İnşaAllah İstanbul’da akdedilen Hilâfet Sempozyumu hayırlara vesile olur. Bana
burada tevdi edilen konu “3 Mart 1924 sonrası Müslümanların Durumu ve İkinci
Hilâfet” ben bunu bir tebliğ suretinde yazmıştım fakat uzun olduğu için
irticalen sizlerle görüşlerimi paylaşmaya çalışacağım. Allah hayırlara vesile
kılsın.
Öncelikli olarak İslâm dünyası,
1400 yıllık tarihi seyr-u seferi sırasında iki tane fetret dönemi ile karşı
karşıya kalıyor. Biz şimdi ikinci fetret döneminin sonundayız. Bu fetret
döneminin sonu da tekrar ‘El Hilafe Ala minhacun nübüvveh’ denildiği
gibi inşaAllah bir kez daha yeniden Hilâfet ile taçlanır. Çünkü 1400 yıllık
süre içerisinde birikmiş birçok problem var. Bu problemlerin hallu faslı
özellikle içerisinde yaşadığımız dönemde dediğimiz gibi Müslümanların
sisteminin tekrar hayata geçirilmesiyle mümkündür.

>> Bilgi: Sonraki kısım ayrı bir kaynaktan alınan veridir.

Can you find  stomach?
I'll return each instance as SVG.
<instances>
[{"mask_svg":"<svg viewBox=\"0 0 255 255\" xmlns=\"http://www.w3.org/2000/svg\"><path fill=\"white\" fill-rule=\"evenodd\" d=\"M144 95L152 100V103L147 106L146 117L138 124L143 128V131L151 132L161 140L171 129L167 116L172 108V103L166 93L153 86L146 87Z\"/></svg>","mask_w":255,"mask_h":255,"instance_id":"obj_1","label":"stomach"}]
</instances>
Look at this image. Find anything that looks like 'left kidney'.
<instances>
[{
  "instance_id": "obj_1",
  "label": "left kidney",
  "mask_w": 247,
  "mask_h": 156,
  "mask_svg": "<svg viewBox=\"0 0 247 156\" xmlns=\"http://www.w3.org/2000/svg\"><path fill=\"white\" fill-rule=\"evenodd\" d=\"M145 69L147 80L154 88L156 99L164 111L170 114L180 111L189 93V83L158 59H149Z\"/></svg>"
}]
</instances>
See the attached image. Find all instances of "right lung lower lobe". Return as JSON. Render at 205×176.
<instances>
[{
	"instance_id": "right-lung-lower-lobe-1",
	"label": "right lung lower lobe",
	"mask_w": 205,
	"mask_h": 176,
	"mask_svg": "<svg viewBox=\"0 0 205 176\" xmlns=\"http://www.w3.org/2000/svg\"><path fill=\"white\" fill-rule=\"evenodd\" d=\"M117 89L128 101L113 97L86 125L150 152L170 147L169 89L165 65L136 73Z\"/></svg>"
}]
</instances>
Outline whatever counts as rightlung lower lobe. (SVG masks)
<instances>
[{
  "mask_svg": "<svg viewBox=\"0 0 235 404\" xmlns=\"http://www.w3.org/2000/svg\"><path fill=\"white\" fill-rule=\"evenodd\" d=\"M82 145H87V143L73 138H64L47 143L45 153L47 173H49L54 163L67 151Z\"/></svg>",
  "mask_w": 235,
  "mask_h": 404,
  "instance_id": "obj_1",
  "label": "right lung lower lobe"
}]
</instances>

İki tane fetret döneminden
bahsetmiştim. 1400 yıllık İslâm tarihi yaklaşık olarak 10 yüz yıl boyunca
Müslümanların zaferleriyle taçlanmıştır. 400 yıllık iki dönemlik bir fetret
döneminden bahsetmemiz mümkün. Hepimizin bildiği gibi birinci fetret haçlılarla
ve Moğollarla yoluna devam eden 200 yıllık bir süreçti. Bu süreçte Kudüs
kaybedilmişti. Nüreddin Zengi ve Selahattin Eyyubi nesliyle birlikte tekrar
Müslümanların kayıp minaresi, kayıp şehri veya Kudüs Peygamberler şehri geri
alınmıştı, istirdat edilmişti. Hepimizin bildiği gibi biz ikinci devresini
yaşıyoruz bugün. Ne zaman başladı bu, 1800’lü yıllardan itibaren başladı.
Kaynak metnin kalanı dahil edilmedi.